Una vera e propria definizione giuridica di “rifiuto” viene data dall’art.183 del D.Lgs. 152/2006 (il cosiddetto “Testo unico ambientale”): “Qualsiasi sostanza od oggetto di cui il detentore si disfi o abbia l’intenzione o abbia l’obbligo di disfarsi”.

L’atto di “disfarsi”, in questo caso, equivale ad avviare un oggetto o sostanza ad operazioni di smaltimento o di recupero;pertanto va inteso indipendentemente dal fatto che il bene possa potenzialmente essere oggetto di riutilizzo, diretto o previo intervento manipolativo.

Tuttavia, con l’entrata in vigore del D.Lgs. 116/2020 in materia di rifiuti sono state apportate modifiche sostanziali al Codice Ambientale (D.Lgs. 152/2006) relative alla classificazione dei rifiuti, in particolare alle definizioni di rifiuto urbano e rifiuto speciale che sono state uniformate alle definizioni comunitarie.

Tale decreto recepisce le direttive europee su rifiuti,(Direttiva 2018/851/UE)  imballaggi e rifiuti da imballaggio (Direttiva 2018/852/UE) e fa parte del cosiddetto “Pacchetto Economia Circolare*”; esso introduce importanti novità che hanno l’obiettivo di ridurre l’impatto ambientale dei prodotti attualmente sul mercato ed incentivare la produzione di articoli dal ciclo di vita più lungo e sostenibile.
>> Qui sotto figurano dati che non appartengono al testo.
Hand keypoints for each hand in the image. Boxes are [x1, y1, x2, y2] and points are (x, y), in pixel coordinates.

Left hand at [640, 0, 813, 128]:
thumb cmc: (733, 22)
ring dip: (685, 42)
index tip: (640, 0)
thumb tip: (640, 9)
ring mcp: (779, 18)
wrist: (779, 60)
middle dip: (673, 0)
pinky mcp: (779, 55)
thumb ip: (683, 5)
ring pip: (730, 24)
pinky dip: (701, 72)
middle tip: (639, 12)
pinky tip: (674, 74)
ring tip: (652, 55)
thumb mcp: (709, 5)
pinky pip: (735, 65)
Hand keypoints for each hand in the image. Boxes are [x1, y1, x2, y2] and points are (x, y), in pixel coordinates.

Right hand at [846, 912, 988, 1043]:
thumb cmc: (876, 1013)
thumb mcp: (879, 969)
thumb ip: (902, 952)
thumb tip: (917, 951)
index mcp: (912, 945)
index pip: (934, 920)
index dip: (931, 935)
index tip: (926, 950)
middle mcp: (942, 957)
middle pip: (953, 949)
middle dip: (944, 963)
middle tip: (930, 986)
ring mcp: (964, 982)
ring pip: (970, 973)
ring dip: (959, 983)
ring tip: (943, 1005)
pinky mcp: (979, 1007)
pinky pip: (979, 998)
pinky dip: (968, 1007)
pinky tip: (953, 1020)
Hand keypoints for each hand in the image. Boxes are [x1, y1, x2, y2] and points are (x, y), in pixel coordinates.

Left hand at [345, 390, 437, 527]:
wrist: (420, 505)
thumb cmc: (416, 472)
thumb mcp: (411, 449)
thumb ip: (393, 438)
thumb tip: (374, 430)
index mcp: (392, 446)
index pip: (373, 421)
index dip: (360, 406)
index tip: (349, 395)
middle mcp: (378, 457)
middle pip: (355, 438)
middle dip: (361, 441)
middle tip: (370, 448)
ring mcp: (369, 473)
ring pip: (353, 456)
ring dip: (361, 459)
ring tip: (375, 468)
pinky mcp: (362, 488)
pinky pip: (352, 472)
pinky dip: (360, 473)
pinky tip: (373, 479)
Una nuova definizione di rifiuti urbani

Il comma 8 dell’art. 1 del Dlgs 116/2020, che modifica l’art. 183 del D.Lgs. 152/2006, definisce così i “rifiuti urbani”:

  1. rifiuti domestici indifferenziati e da raccolta differenziata, ivi compresi: carta e cartone, vetro, metalli, plastica, rifiuti organici, legno, tessili, imballaggi, rifiuti di apparecchiature elettriche ed elettroniche, rifiuti di pile e accumulatori e rifiuti ingombranti, ivi compresi materassi e mobili;
  2. rifiuti indifferenziati e da raccolta differenziata provenienti da altre fonti che sono simili per natura e composizione ai rifiuti domestici indicati nell’allegato L-quater prodotti dalle attività riportate nell’allegato L-quinquies;
  3. rifiuti provenienti dallo spazzamento delle strade e dallo svuotamento dei cestini portarifiuti;
  4. rifiuti di qualunque natura o provenienza, giacenti sulle strade ed aree pubbliche o sulle strade ed aree private comunque soggette ad uso pubblico o sulle spiagge marittime e lacuali e sulle rive dei corsi d’acqua;
  5. rifiuti della manutenzione del verde pubblico, come foglie, sfalci d’erba e potature di alberi, nonché i rifiuti risultanti dalla pulizia dei mercati;
  6. rifiuti provenienti da aree cimiteriali, esumazioni ed estumulazioni, nonché gli altri rifiuti provenienti da attività cimiteriale diversi da quelli di cui ai punti 3, 4 e 5.

In base a questa nuova definizione, quindi, viene meno il concetto di “assimilazione” di taluni rifiuti speciali, che diventano urbani per legge proprio perché vengono inclusi persino i rifiuti indifferenziati e da raccolta differenziata provenienti anche da utenze non domestiche, tra cui: musei, biblioteche, scuole, ospedali, supermercati, alberghi, ristoranti e bar, banche, farmacie, negozi, tabaccai, autofficine, cinema, teatri, discoteche.

Da sottolineare, però, che i rifiuti urbani escludono tutti quei rifiuti della produzione, dell’agricoltura, della silvicoltura, della pesca, delle fosse settiche, delle reti fognarie e degli impianti di trattamento delle acque reflue, compresi i fanghi di depurazione, i veicoli fuori uso o i rifiuti da costruzione e demolizione.